EXERCISE INSTRUCTIONS:
Extract and reproduce these lines exactly, starting with the line containing "text const jwt" and going on through the line containing "text if (token)".

[Records from a collection]
▶

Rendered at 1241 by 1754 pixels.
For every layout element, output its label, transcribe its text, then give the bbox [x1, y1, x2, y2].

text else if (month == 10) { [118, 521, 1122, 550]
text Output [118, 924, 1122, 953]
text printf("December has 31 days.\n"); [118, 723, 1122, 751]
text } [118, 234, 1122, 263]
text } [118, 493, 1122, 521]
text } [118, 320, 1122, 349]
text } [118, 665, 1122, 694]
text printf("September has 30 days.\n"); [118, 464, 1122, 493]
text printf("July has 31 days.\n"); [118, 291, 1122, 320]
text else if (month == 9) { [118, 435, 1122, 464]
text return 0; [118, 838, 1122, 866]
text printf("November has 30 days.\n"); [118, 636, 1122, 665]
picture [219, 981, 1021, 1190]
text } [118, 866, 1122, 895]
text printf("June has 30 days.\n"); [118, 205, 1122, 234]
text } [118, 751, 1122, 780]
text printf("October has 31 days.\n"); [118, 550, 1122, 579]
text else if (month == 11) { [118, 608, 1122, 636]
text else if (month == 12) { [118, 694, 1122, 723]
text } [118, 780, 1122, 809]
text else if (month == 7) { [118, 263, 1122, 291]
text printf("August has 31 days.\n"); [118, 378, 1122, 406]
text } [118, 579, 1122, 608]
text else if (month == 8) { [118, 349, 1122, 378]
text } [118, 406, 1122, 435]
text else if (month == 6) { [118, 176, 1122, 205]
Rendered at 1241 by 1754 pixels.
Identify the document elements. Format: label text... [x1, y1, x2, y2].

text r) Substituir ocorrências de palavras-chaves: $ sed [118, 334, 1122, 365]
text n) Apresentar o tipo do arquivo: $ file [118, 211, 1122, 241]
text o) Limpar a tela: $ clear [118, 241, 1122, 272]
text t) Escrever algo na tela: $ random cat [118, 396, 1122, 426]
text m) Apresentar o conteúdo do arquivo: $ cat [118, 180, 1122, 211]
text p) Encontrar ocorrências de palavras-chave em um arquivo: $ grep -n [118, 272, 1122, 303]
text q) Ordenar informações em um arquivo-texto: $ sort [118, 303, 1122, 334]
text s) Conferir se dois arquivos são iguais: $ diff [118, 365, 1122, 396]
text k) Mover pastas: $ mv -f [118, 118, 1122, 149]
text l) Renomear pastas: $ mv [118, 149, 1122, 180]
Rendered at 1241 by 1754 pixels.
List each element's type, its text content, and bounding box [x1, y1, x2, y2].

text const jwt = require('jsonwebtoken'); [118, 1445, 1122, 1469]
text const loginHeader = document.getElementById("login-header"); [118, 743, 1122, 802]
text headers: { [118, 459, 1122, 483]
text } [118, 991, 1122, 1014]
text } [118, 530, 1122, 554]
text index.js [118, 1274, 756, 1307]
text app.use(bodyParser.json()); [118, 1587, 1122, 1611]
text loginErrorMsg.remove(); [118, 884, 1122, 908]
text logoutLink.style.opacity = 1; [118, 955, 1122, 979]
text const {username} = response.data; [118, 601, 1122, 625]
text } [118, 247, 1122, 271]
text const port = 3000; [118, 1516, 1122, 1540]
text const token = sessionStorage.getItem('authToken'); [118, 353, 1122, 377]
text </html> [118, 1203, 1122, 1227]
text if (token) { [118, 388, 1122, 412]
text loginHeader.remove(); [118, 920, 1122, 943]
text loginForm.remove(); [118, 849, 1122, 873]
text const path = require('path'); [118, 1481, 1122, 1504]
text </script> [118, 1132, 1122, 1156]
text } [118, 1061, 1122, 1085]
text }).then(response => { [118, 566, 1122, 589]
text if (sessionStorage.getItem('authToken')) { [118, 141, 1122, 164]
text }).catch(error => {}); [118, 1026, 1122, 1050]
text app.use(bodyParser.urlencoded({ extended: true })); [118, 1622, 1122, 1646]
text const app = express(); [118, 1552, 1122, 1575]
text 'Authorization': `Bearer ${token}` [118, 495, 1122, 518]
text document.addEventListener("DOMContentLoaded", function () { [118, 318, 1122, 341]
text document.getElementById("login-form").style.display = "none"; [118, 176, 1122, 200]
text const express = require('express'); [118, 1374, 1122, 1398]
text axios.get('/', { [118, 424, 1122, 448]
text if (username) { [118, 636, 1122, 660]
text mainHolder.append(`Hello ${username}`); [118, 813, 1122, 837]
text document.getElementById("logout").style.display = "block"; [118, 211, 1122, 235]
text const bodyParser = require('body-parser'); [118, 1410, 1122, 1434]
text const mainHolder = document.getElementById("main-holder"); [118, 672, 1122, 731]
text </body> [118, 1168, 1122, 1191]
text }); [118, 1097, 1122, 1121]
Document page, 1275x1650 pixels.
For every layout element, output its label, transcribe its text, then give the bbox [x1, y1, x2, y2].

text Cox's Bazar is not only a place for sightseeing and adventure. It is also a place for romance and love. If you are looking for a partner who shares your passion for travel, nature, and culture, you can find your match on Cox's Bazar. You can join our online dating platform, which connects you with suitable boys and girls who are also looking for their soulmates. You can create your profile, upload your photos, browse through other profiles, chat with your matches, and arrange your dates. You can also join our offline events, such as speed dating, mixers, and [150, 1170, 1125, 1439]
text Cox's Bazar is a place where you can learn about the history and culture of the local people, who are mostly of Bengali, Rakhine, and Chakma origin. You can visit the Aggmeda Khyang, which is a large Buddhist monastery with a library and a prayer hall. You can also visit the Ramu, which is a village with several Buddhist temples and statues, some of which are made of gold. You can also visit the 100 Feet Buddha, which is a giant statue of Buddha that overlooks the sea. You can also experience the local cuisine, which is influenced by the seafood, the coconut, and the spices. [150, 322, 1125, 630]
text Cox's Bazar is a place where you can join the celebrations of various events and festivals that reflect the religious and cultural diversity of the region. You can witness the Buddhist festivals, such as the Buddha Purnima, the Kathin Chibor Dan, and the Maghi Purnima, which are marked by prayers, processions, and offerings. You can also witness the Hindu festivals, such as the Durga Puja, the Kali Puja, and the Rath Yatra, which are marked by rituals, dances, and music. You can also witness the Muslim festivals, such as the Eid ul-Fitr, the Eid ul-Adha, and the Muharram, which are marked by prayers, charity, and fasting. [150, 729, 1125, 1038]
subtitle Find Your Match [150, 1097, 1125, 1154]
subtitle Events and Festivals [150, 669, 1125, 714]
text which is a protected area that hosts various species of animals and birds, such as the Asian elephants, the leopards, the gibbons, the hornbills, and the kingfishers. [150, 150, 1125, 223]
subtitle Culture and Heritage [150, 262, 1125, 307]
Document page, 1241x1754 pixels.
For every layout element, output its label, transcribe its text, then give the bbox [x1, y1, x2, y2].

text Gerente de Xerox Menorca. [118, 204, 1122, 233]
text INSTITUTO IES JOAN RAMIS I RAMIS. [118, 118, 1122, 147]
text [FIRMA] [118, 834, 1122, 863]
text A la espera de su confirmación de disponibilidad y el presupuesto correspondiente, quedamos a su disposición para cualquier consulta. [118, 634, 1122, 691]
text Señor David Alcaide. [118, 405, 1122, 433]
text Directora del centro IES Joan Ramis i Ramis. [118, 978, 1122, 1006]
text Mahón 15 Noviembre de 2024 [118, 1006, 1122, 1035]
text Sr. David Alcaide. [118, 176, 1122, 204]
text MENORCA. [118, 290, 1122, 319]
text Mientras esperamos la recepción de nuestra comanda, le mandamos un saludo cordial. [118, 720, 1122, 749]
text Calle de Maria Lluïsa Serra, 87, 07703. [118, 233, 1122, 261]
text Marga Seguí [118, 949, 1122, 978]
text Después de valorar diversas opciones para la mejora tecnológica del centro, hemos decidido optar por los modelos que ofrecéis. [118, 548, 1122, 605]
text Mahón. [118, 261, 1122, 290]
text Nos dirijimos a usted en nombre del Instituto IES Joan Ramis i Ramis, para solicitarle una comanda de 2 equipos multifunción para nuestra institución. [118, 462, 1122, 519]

◀

OUTPUT FOR THIS EXERCISE:
text const jwt = require('jsonwebtoken'); [118, 1445, 1122, 1469]
text const loginHeader = document.getElementById("login-header"); [118, 743, 1122, 802]
text headers: { [118, 459, 1122, 483]
text } [118, 991, 1122, 1014]
text } [118, 530, 1122, 554]
text index.js [118, 1274, 756, 1307]
text app.use(bodyParser.json()); [118, 1587, 1122, 1611]
text loginErrorMsg.remove(); [118, 884, 1122, 908]
text logoutLink.style.opacity = 1; [118, 955, 1122, 979]
text const {username} = response.data; [118, 601, 1122, 625]
text } [118, 247, 1122, 271]
text const port = 3000; [118, 1516, 1122, 1540]
text const token = sessionStorage.getItem('authToken'); [118, 353, 1122, 377]
text </html> [118, 1203, 1122, 1227]
text if (token) { [118, 388, 1122, 412]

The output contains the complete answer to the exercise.